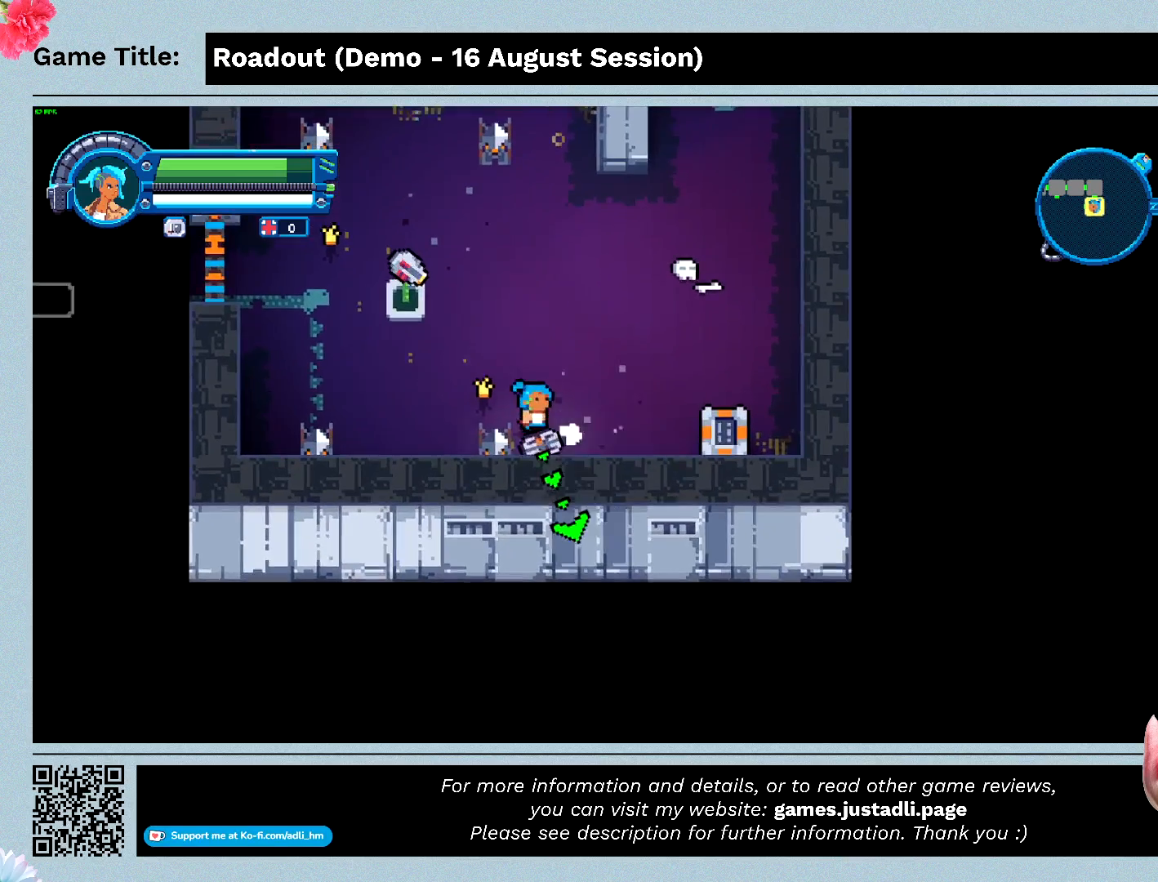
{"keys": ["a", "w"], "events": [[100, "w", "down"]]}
▬▬▬▬▬▬▬▬▬▬
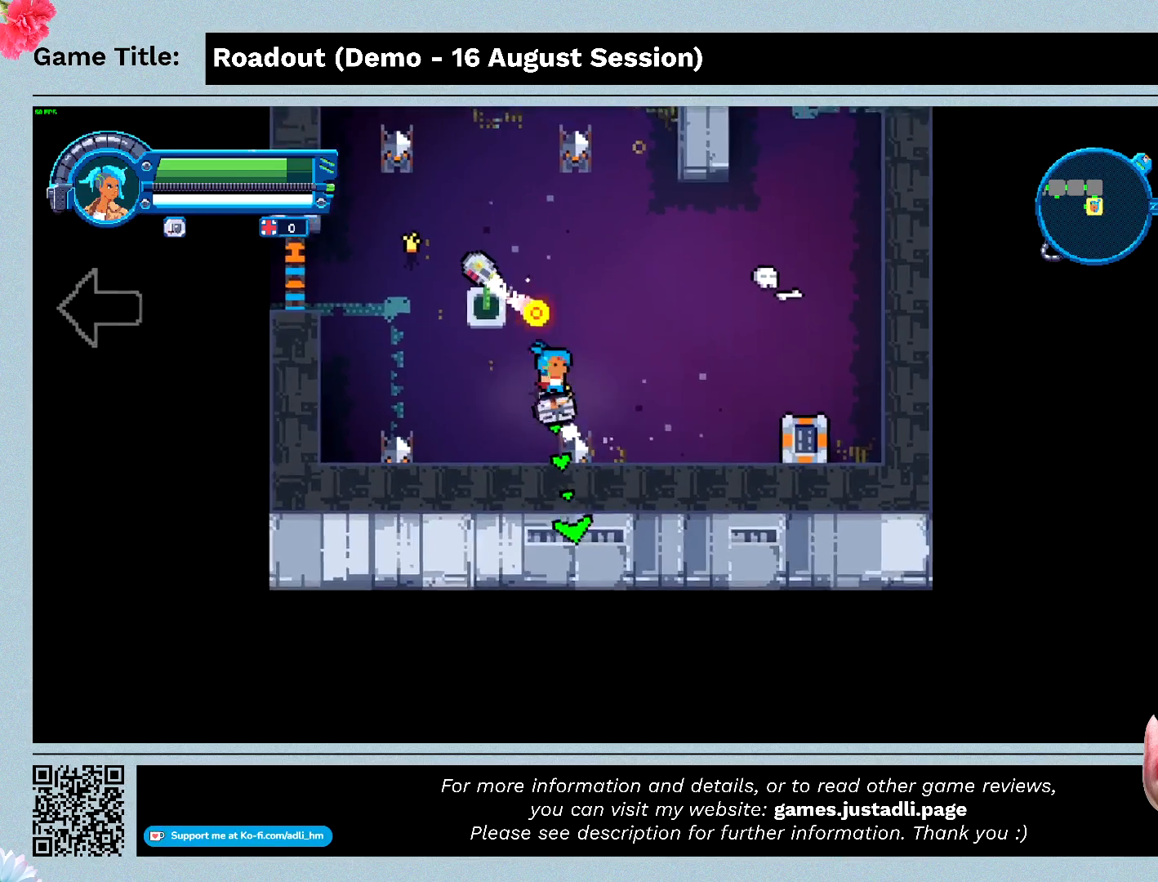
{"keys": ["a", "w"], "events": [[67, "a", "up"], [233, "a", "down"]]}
▬▬▬▬▬▬▬▬▬▬
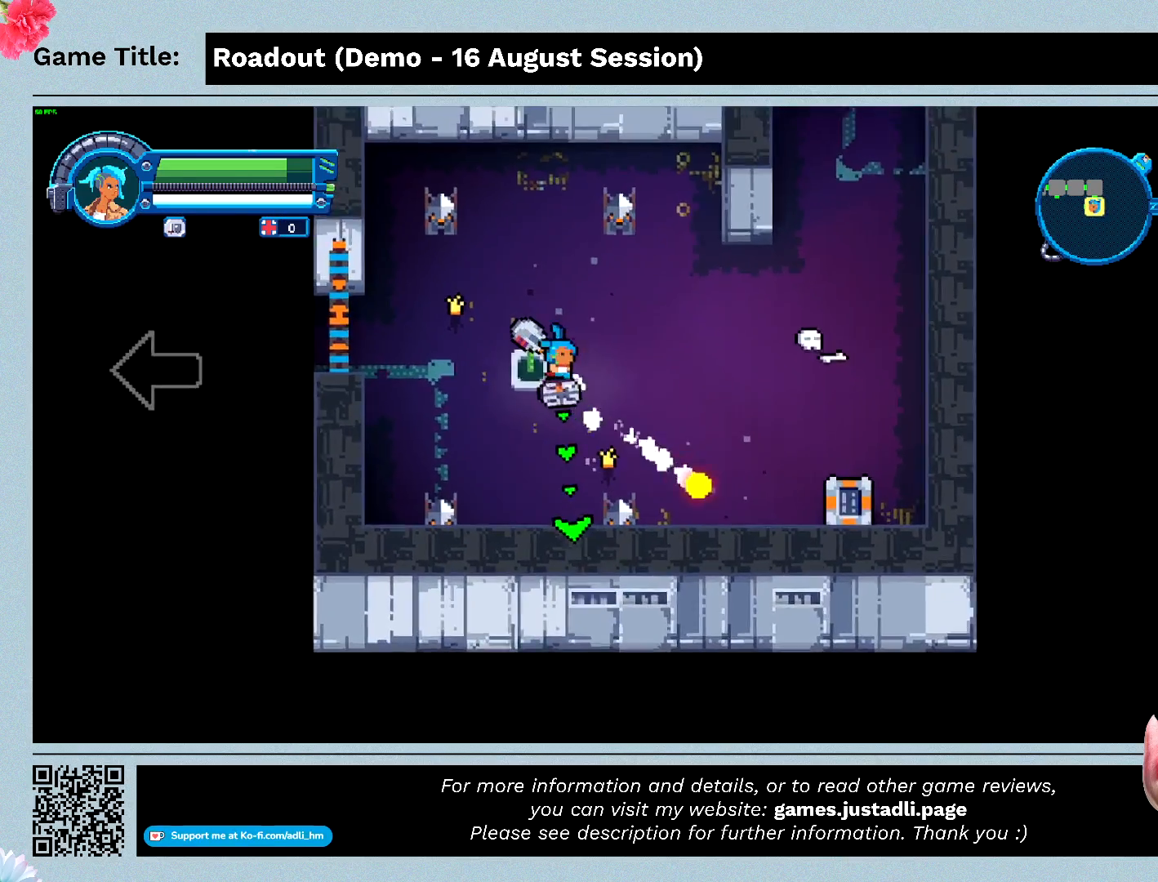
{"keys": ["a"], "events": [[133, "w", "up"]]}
▬▬▬▬▬▬▬▬▬▬
In the listing above, find every line with the word "down" and copy it.

ANSWER:
{"keys": ["a", "w"], "events": [[100, "w", "down"]]}
{"keys": ["a", "w"], "events": [[67, "a", "up"], [233, "a", "down"]]}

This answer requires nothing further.